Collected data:
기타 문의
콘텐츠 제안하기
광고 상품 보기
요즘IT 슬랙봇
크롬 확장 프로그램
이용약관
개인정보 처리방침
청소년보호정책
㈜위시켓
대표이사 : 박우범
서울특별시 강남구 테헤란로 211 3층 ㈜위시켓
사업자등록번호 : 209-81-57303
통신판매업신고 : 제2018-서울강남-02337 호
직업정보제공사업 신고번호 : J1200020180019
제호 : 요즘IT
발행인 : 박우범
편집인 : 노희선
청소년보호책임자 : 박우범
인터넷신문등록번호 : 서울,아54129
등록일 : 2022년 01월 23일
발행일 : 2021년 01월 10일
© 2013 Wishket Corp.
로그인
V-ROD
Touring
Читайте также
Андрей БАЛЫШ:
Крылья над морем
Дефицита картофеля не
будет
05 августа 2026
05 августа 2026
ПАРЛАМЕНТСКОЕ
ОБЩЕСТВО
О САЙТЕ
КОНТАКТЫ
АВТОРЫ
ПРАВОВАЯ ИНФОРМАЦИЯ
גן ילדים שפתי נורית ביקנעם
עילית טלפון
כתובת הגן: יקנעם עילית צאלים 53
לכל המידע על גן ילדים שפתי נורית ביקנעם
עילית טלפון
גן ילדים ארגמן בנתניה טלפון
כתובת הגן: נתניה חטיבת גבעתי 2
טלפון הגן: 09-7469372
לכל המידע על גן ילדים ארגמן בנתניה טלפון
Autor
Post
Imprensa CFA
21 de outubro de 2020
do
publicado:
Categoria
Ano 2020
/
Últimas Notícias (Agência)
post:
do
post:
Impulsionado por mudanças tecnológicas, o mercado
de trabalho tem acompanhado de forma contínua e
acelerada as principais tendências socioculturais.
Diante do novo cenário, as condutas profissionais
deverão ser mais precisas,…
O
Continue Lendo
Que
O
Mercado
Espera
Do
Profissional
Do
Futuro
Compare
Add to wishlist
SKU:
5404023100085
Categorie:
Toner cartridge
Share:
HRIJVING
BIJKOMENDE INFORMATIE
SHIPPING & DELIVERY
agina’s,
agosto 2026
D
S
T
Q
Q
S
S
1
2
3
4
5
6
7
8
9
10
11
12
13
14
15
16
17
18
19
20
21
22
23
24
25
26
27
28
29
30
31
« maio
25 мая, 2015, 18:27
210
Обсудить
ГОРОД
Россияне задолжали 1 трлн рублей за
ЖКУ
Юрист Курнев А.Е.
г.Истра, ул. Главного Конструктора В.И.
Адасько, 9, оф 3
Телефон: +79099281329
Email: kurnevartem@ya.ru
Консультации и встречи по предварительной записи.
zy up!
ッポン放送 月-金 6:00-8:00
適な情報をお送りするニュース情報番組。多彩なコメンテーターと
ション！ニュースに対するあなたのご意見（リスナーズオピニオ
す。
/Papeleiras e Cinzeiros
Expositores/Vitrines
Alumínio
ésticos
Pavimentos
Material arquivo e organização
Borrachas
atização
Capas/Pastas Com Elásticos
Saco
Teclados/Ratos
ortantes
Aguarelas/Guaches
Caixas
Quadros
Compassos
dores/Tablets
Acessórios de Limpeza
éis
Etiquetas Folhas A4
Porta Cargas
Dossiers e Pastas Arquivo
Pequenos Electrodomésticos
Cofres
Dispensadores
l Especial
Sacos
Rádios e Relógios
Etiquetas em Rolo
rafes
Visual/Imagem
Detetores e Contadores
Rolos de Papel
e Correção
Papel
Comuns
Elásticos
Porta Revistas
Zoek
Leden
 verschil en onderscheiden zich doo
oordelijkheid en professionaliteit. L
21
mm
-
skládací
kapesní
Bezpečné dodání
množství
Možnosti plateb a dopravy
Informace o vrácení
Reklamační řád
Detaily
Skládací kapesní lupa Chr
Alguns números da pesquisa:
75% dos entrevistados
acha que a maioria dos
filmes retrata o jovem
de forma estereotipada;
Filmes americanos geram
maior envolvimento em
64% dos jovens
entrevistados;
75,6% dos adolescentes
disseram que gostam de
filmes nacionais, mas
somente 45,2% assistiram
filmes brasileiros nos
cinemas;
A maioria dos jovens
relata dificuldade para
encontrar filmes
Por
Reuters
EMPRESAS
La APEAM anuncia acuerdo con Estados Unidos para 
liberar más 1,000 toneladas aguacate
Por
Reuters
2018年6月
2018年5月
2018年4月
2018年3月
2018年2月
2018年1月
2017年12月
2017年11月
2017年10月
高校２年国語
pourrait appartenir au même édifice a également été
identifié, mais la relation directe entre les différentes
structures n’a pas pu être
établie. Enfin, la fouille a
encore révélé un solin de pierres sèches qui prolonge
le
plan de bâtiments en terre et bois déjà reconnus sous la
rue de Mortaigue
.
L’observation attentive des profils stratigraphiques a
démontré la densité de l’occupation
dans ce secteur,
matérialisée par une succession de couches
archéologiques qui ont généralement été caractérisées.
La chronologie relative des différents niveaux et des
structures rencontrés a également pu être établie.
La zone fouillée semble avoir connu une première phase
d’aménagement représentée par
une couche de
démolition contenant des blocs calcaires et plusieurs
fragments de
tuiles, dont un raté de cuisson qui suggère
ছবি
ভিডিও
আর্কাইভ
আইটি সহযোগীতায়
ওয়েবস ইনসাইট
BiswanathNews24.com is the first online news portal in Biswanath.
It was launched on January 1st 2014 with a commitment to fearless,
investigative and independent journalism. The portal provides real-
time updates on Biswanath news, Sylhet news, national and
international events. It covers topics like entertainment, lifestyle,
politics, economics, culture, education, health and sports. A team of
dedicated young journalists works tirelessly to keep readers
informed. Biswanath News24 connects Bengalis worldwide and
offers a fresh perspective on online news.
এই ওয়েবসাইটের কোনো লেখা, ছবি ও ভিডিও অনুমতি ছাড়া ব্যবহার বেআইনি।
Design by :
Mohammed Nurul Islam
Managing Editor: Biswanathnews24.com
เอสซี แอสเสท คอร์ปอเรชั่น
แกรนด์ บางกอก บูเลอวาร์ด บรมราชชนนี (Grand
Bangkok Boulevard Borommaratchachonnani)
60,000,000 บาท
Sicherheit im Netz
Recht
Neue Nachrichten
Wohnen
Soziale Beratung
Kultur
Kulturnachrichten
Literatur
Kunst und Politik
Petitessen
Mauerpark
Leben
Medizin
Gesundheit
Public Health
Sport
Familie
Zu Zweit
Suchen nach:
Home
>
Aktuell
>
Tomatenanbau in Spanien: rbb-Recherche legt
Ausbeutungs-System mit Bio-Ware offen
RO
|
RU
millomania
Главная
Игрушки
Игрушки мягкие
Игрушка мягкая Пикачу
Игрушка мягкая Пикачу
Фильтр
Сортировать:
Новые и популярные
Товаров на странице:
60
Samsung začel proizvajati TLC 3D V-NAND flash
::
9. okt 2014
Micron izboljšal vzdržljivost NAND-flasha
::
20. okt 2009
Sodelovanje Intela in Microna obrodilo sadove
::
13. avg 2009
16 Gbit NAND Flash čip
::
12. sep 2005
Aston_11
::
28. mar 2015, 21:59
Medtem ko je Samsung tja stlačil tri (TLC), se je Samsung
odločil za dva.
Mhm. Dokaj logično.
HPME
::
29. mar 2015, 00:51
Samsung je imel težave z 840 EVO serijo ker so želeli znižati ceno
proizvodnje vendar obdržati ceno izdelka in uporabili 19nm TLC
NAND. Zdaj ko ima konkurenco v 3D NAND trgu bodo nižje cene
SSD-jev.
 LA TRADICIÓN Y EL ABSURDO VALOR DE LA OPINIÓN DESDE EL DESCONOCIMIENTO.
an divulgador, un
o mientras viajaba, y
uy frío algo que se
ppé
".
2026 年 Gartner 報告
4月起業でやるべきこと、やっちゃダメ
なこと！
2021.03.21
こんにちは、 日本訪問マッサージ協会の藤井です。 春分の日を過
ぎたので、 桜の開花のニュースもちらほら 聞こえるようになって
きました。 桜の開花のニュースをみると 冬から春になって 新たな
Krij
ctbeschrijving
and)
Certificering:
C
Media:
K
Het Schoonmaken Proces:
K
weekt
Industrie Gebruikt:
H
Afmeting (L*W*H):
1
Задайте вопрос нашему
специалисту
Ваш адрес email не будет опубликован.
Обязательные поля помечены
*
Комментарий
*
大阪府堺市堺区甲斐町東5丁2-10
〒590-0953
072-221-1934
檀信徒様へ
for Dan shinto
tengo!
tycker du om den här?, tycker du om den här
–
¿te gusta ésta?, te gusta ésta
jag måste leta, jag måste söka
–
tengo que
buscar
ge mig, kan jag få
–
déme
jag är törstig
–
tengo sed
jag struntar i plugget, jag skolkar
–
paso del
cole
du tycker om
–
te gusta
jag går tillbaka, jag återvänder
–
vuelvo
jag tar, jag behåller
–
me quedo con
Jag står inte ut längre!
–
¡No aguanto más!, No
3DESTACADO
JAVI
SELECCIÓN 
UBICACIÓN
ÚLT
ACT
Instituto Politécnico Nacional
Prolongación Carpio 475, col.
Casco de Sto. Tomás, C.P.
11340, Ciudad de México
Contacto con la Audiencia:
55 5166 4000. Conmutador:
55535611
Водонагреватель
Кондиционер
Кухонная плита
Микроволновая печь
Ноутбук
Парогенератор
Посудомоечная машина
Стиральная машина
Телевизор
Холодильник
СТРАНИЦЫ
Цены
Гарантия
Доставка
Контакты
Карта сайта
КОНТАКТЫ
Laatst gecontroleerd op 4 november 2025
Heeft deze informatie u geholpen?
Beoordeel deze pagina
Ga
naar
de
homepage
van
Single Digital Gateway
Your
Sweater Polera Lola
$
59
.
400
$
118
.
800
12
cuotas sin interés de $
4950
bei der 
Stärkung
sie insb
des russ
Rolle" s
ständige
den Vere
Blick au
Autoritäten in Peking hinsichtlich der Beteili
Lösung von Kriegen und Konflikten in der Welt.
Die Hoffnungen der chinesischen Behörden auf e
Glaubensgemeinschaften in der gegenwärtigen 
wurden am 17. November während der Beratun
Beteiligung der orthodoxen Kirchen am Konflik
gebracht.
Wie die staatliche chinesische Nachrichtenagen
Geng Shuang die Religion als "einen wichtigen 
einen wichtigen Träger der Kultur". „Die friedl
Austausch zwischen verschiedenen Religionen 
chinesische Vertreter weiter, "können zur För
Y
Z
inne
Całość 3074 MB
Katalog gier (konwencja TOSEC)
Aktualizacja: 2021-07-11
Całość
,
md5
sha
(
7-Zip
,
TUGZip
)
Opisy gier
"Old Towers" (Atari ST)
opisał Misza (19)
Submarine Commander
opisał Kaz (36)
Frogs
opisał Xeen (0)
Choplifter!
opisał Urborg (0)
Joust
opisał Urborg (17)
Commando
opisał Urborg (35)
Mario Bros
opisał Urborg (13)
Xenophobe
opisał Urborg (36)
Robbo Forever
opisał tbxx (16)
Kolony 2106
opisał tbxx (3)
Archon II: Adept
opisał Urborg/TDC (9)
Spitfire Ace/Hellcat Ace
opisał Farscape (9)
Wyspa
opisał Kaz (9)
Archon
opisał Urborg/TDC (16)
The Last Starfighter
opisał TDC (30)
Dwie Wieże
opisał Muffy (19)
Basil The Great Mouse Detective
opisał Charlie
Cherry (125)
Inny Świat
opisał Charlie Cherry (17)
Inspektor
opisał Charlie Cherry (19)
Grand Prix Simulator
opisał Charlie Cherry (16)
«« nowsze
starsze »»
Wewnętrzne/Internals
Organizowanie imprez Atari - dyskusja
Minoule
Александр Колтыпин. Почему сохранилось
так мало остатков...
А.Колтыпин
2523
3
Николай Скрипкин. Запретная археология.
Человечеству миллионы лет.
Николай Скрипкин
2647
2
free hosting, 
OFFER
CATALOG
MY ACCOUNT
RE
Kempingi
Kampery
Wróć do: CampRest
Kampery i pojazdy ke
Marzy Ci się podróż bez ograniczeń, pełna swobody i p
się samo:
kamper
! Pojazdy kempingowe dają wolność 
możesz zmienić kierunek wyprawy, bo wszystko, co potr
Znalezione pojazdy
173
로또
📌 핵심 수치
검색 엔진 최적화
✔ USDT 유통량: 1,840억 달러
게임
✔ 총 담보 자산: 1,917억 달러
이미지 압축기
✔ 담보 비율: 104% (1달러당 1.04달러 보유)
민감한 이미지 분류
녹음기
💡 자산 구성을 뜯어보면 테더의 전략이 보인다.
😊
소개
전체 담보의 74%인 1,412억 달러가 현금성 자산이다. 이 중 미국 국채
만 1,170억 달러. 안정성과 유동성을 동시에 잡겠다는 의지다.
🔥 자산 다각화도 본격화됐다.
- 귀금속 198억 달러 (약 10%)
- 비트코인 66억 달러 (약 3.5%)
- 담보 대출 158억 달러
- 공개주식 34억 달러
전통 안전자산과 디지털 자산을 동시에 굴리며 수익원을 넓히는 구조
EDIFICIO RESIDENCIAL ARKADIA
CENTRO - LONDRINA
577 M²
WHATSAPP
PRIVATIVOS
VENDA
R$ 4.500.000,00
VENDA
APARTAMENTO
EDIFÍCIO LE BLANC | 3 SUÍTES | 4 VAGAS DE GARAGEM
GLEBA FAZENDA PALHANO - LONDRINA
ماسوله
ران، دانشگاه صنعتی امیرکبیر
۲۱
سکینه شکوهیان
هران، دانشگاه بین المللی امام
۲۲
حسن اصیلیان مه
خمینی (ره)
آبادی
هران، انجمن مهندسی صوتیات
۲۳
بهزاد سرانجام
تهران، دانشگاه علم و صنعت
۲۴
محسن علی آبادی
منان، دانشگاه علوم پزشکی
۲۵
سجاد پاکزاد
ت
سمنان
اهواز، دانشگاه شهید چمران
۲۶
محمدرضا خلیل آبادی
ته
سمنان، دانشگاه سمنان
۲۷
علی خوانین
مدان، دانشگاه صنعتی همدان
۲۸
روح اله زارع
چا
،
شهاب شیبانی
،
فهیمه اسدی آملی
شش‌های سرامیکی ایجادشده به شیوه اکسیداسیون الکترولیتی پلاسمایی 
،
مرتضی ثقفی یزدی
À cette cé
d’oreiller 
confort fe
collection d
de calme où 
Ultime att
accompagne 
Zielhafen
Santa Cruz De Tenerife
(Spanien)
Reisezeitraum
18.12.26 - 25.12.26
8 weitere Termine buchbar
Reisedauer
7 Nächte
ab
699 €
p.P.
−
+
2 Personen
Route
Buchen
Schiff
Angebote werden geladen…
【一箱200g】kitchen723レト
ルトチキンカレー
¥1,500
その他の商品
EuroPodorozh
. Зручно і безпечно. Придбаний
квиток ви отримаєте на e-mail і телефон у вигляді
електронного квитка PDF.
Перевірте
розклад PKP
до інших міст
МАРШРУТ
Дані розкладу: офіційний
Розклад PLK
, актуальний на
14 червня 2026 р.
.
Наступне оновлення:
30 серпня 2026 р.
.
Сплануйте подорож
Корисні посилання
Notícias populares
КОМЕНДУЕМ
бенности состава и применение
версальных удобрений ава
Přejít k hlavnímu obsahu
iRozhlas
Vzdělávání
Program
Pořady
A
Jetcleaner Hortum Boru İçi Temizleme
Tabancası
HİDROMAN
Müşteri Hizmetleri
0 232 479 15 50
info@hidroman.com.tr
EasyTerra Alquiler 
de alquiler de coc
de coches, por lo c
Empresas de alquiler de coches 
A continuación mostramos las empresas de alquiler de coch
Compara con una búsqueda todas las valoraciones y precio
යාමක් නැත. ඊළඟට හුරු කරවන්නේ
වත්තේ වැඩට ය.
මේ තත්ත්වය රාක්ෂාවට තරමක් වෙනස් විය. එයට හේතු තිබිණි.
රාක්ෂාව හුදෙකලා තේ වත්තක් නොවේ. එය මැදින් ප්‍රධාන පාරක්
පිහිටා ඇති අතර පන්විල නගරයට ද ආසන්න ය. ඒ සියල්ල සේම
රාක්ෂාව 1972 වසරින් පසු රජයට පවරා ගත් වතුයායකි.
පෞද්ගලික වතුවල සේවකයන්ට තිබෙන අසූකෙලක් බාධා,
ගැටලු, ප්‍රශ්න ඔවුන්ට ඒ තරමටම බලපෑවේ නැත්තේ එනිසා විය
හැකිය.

▶ [Task instructions]:
Both end lines included, restate word for word the lines above from the line with "somente 45,2% assistiram" to the line with "matérialisée par une succession de couches", and nothing else.

▶ [Solution for this exercise]:
somente 45,2% assistiram
filmes brasileiros nos
cinemas;
A maioria dos jovens
relata dificuldade para
encontrar filmes
Por
Reuters
EMPRESAS
La APEAM anuncia acuerdo con Estados Unidos para 
liberar más 1,000 toneladas aguacate
Por
Reuters
2018年6月
2018年5月
2018年4月
2018年3月
2018年2月
2018年1月
2017年12月
2017年11月
2017年10月
高校２年国語
pourrait appartenir au même édifice a également été
identifié, mais la relation directe entre les différentes
structures n’a pas pu être
établie. Enfin, la fouille a
encore révélé un solin de pierres sèches qui prolonge
le
plan de bâtiments en terre et bois déjà reconnus sous la
rue de Mortaigue
.
L’observation attentive des profils stratigraphiques a
démontré la densité de l’occupation
dans ce secteur,
matérialisée par une succession de couches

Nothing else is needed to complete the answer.